“THE GREAT CAPTAINS”

309 Words
“THE GREAT CAPTAINS” The great Captains, do they sleep Careless as other men, with dangling arm? Or do they roll from side to side, Wide-eyed and sweating through the night, Shuddering at every bird-cry, starting up With hammering heart as distant doorlatch clicks, Or nightwind carries nearer far-off feet? Does dawn still find them living through the past, Where never-ending film to the numb brain Shows tumbled bodies, killed by directive, Smashed faces grinning in the drizzling dawn, And victory only lull before the same Rehearsal yet again, and yet again? The great Captains, do they ever weep Before tedium drags them down to sleep? PART ONE THE JOURNEY TO THE WEST At the old world’s edge, the fuchsia was in flower And bugloss and poppy stood among the corn. Isca Legionis, Verulamium, even Londinium, Slept out the length of some long afternoon.
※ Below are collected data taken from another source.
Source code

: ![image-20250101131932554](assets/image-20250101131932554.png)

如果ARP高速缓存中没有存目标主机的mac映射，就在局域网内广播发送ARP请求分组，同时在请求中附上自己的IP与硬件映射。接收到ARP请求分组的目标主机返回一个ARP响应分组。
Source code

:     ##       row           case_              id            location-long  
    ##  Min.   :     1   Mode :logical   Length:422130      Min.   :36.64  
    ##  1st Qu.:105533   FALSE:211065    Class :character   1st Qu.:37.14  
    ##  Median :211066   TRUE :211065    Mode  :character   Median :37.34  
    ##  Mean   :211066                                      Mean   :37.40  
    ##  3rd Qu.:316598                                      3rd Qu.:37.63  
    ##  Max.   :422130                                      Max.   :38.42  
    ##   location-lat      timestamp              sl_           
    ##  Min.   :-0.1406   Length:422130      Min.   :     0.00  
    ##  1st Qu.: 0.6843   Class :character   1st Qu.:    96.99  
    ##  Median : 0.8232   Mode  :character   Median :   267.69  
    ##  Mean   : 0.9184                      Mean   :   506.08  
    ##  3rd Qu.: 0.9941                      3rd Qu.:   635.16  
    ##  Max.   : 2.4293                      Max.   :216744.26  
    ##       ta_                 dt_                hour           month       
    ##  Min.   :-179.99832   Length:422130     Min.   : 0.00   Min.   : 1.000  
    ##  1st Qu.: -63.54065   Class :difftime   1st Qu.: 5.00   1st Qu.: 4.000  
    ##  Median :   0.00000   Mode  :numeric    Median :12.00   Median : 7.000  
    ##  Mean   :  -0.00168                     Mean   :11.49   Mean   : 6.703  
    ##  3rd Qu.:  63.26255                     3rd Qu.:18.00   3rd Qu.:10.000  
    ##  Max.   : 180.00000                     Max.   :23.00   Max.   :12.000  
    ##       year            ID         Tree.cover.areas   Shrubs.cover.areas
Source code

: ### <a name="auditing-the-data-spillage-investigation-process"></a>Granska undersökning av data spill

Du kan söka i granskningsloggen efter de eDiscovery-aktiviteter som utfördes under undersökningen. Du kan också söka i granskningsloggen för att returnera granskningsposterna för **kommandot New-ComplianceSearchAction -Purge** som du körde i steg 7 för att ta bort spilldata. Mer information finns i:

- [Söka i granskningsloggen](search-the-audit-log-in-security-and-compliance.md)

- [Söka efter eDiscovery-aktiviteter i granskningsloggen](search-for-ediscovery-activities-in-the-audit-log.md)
From Corstopitum down to Chichester Foxglove and eglantine Grew up towards the sunlight From between the crumbling stones. But when the moon came out along the Roman roads, Along three thousand miles of weed-grown tracks, Roads straight as arrows from York to Colchester And back from Exeter to York again, In the still air the marching feet still echoed, And above the lonely peewit’s cry The proud centurion’s voice set trembling The dangling pine cones in the wood. No, they are gone. It is all afternoon. The distant thunder speaks in the hills But goes unheard. The blood-red sun will sink, to light another world. Here in the country villas paint flakes from the columns, And the ghosts, the tired gay ones, Sit by the sunlit vineyard wall, yawning, And speculating on predestination. Now it is all late summer’s afternoon, Where the cow nuzzles her bursting udders, Lowing to be milked, And the lazy bees mumble as they stagger Among the pitifully moss-grown urns.